Page extract
# Sophie's New Bed



## rdanielle (Sep 2, 2008)

Can you tell she's a diva? LOL


----------



## pjewel (Apr 11, 2007)

That is too cute!


----------



## Amy R. (Jul 1, 2007)

That is hilarious. It's obvious who rules the roost ! So cute !!


----------



## Sheri (Oct 11, 2008)

Wow, they are TRULY treated like royalty at your house!


----------



## Lilly's mom (Aug 10, 2007)

*AWESOME! Where did you get it (if you don't mind sharing).*


----------



## ama0722 (Nov 28, 2006)

That is so adorable! I would buy it if I thought one of them would use it!


----------



## karlabythec (Nov 9, 2008)

Hahahahaha...so adorable! Yes, you can tell she is a Diva!


----------



## Laurief (Nov 7, 2006)

How cute - can you show up a picture of the inside?? 
She isnt a Diva - she is a Princess with her own castle!!


----------



## imamurph (Apr 15, 2008)

WOW..!! In all of my Googlings, I've never run across that one!ound:


----------



## rdanielle (Sep 2, 2008)

:biggrin1: Thanks!!!



imamurph said:


> WOW..!! In all of my Googlings, I've never run across that one!ound:


Its not out there YET thats why  Ahh an avid Googler! My dad used make fun of me for Googling so much now he asks me to Google such and such!



Lilly's mom said:


> *AWESOME! Where did you get it (if you don't mind sharing).*


I actually made it, well my dad constructed it but it was my idea! This is my dream come true..Since, I was 13 years old I've been dreaming about making it and now its finally reality after 12 years of dreaming about it (It = designing dog beds). My inspiration came through my dad's company as they have dealt with the theming industry and creating faux environments. Heres a link that will give you a better idea than me explaining it:
http://www.replicationsunlimited.com/

This is my baby! The first prototype finished. We will probably start manufacturing them late winter/early spring. I have two Egyptian dog beds in the works and I am starting to compile more ideas to start producing. I'm so excited! I'm hoping to bounce ideas of you fellow obsessed dog people :whoo:



Laurief said:


> How cute - can you show up a picture of the inside??
> She isnt a Diva - she is a Princess with her own castle!!


Spoiled Princess, I say! (She MUST have freshly clean water or she won't drink it or sometimes it has to have ice cubes before she EVEN considers looking at it!)I don't have any aerials but I'll take some soon. But the attached picture will get ya a lil bit better view without the blanket.

Extracted information
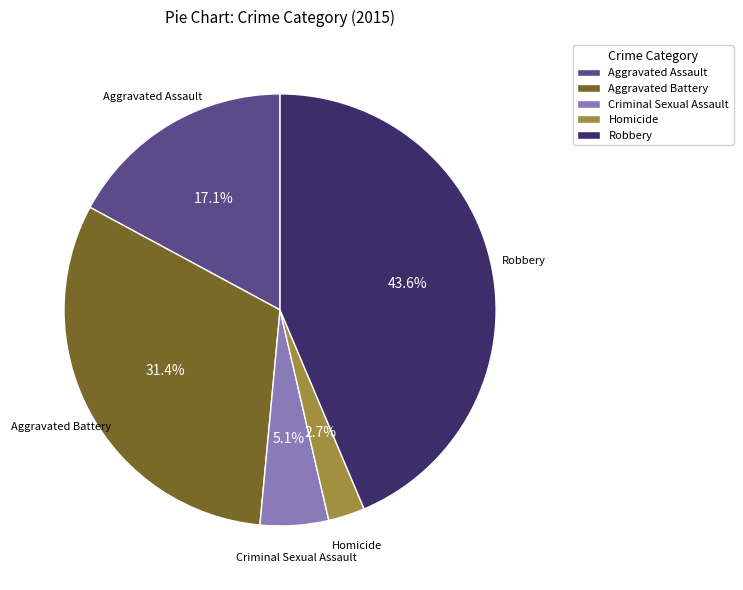

To the nearest percent, what is the difference between the largest and smallest slice percentages?

41%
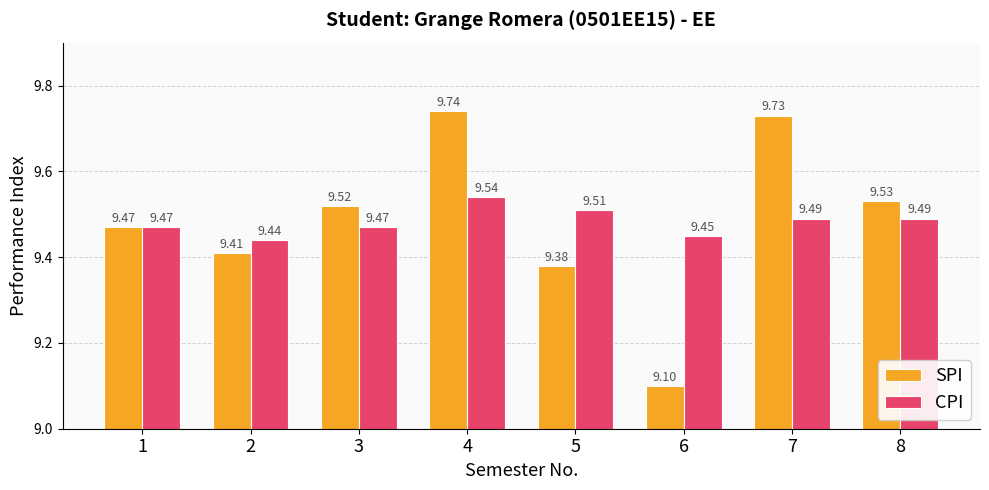

What is the total value across all series at 7?

19.2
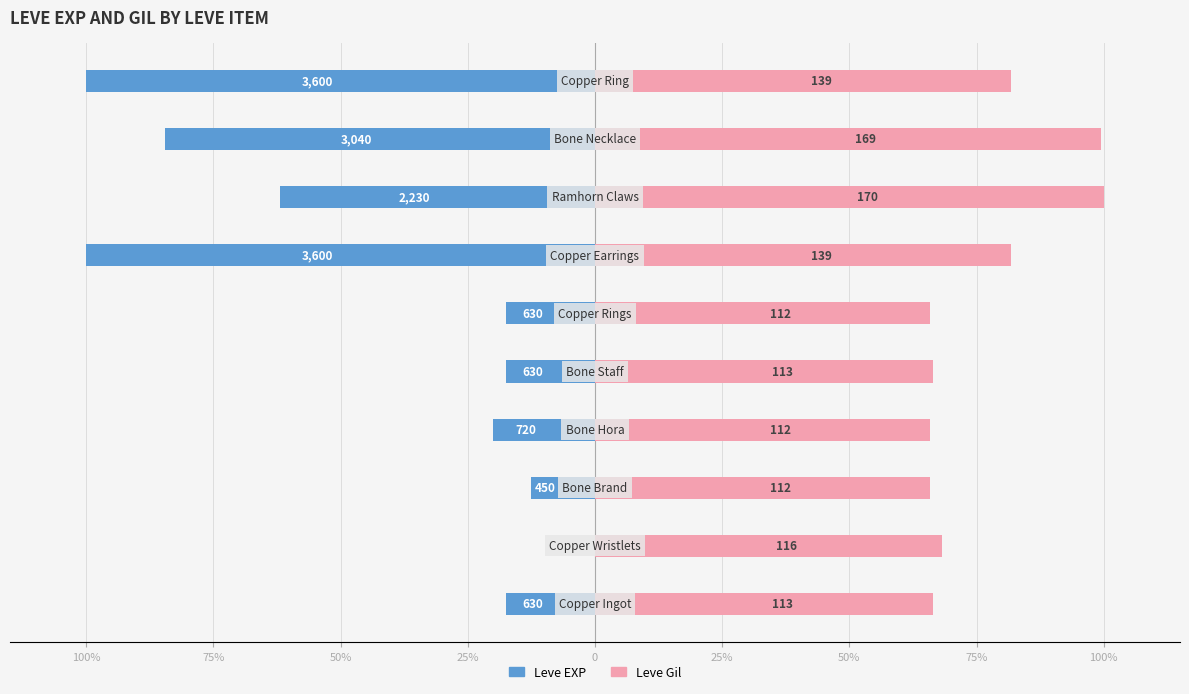

Which has a higher value, 75% or 50%?

75%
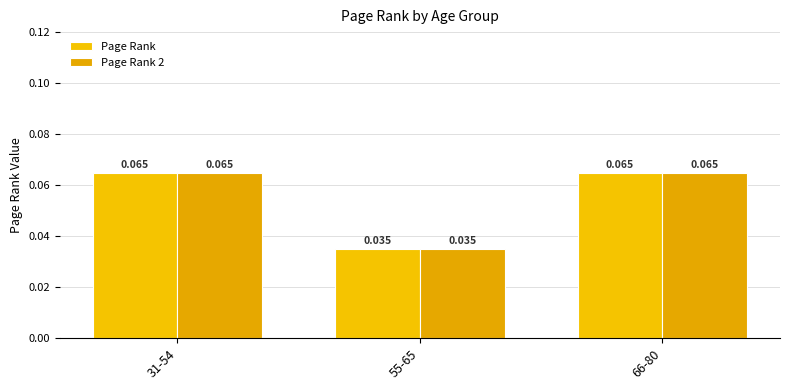

How many groups of bars are there?

3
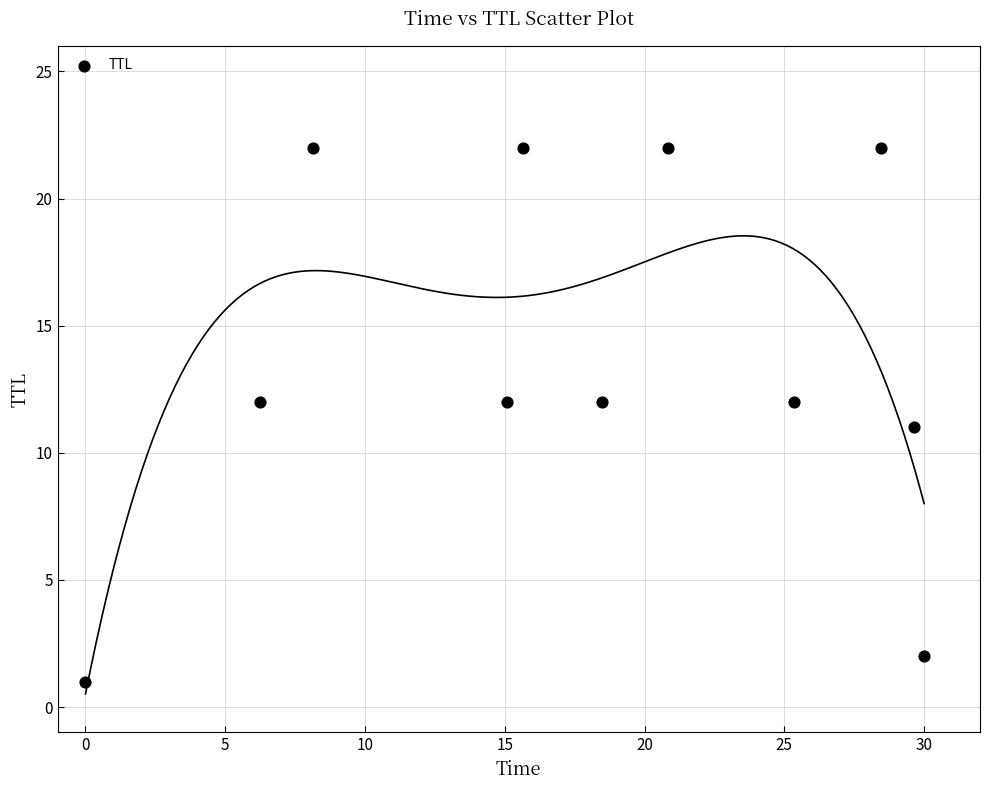

What is the average Y value?

14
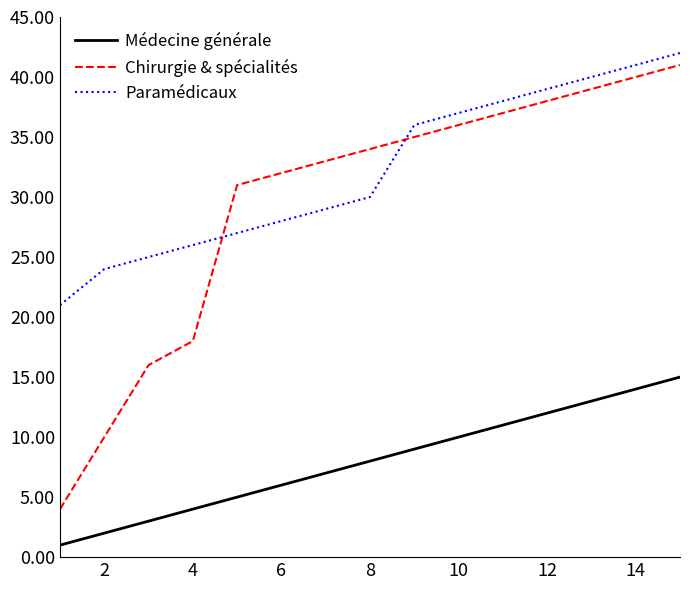

What is the difference between the maximum and minimum values in the Médecine générale series?

14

Exercise description
Please continue the forum thread about Sophie's new bed, picking up right after its last post and leaving the entries aside.

Solved exercise
----------



## Scooter's Family (May 23, 2008)

I LOVE THAT!!! Such a cutie in her castle. Where did you find it?? Was it custom made?


----------



## Scooter's Family (May 23, 2008)

You are so talented!!! IT'S GORGEOUS!!!


----------



## rdanielle (Sep 2, 2008)

This is what it looks like without any dogs in it! Thinking about having a bed & blanket set made to go with it. All our dogs seem to like to nesting in the blanket I had in there.


----------



## deejay (Aug 19, 2008)

I love it! My husband and I were raised in families who thought an old blanket was enough for a dog.


----------



## rdanielle (Sep 2, 2008)

deejay said:


> I love it! My husband and I were raised in families who thought an old blanket was enough for a dog.


Yeah its amazing how the dog/pet industry has come along in the past 12-13 years (about when we got our first Havs).


----------



## RikiDaisyDixie (Apr 15, 2008)

*great adorable idea!*

I think you will do well! Are you making a Cuban Castle too?


----------



## rdanielle (Sep 2, 2008)

Thanks! Actually, I was thinking of a Pirate ship with a Havanese flag. (Debating whether or not I'll incorporate skulls into the flag.) I think its fitting to Havanese History


----------



## Scooter's Family (May 23, 2008)

rdanielle said:


> Yeah its amazing how the dog/pet industry has come along in the past 12-13 years (about when we got our first Havs).


Lucky for all of us!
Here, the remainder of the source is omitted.